PTI File photo shows a copy of Tahawwur Hussain Rana’s passport. The Pakistani-Canadian is an accused in a 26/11 case.

In what might be the most-watched terrorism case of the year, a United States federal judge on Wednesday selected 12 jurors — eight women and four men — for the trial of Tahawwur Rana, alleged conspirator in the Mumbai 26/11 terror attacks. After reviewing 29 possible choices from a list of 53 individuals, Judge Harry Leinenweber also selected six alternatives for his Chicago court.

Rana, a Canadian national of Pakistani descent, is in the dock over allegations that he aided David Headley, the purported mastermind of the deadly attack that killed over 160 people. He was said to have allowed Headley to use his immigration firm as a front for Headley's surveillance activities in Mumbai before the attacks.

Headley, who was arrested in October 2009, entered into a plea bargain agreement with federal authorities last year in a bid to avoid the death penalty. He will be a principal prosecution witness in the Rana case and his testimony is also expected to highlight links between the Lashkar-e-Taiba and an official of the Pakistani Inter-Services Intelligence, Major Iqbal.

This week's jury selection came after days spent vetting potential candidates, following which Judge Leinenweber said to the jurors: “You are not to discuss this case among yourselves until all the evidence is in,” adding that they were not to discuss it with friends and family or do independent research on the Internet.

The composition of the jury was immediately welcomed by Rana's legal team. His attorney Charlie Swift said: “I believe we got a jury of Mr. Rana's peers, people who can understand Mr.

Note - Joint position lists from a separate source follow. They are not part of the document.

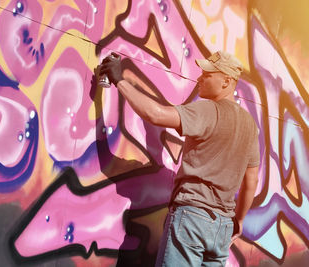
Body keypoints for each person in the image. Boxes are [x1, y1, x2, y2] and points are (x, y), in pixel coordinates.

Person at [99, 51, 260, 266]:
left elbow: (155, 115)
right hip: (222, 228)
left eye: (208, 74)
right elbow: (252, 181)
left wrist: (119, 80)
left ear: (227, 82)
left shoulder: (208, 110)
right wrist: (238, 220)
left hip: (192, 219)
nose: (200, 78)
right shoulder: (250, 126)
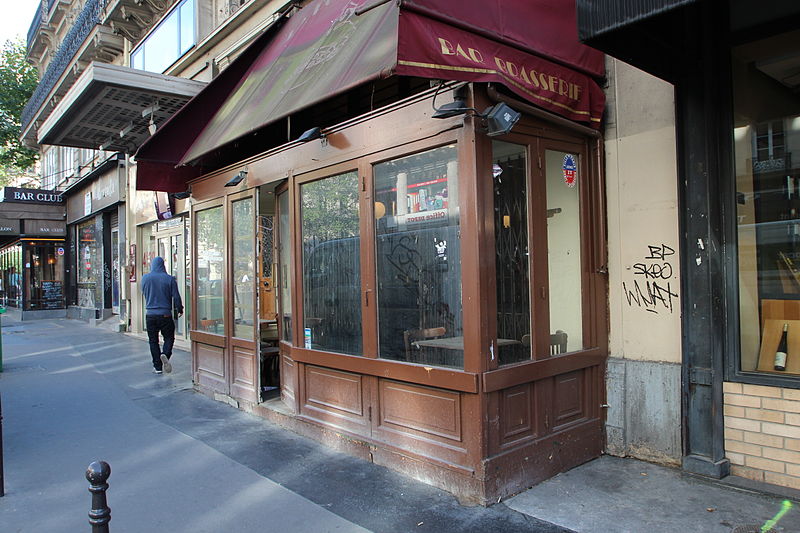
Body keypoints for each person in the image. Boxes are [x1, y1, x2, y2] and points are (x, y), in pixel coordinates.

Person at [141, 256, 183, 374]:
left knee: (153, 341)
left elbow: (144, 292)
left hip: (150, 315)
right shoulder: (169, 279)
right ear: (162, 265)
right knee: (169, 337)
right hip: (165, 314)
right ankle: (165, 354)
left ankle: (157, 367)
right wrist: (179, 309)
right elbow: (176, 296)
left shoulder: (145, 278)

Rana's position as an immigrant... as a minority in his community and as a businessman and a family man.”

Judge Leinenweber cautioned that despite heightened sensitivities and fears in regard to foreign terrorism following the 9/11 attacks, “jurors cannot face a situation in which they deliberate in fear that their verdict may subject them or their family to any form of retaliation.”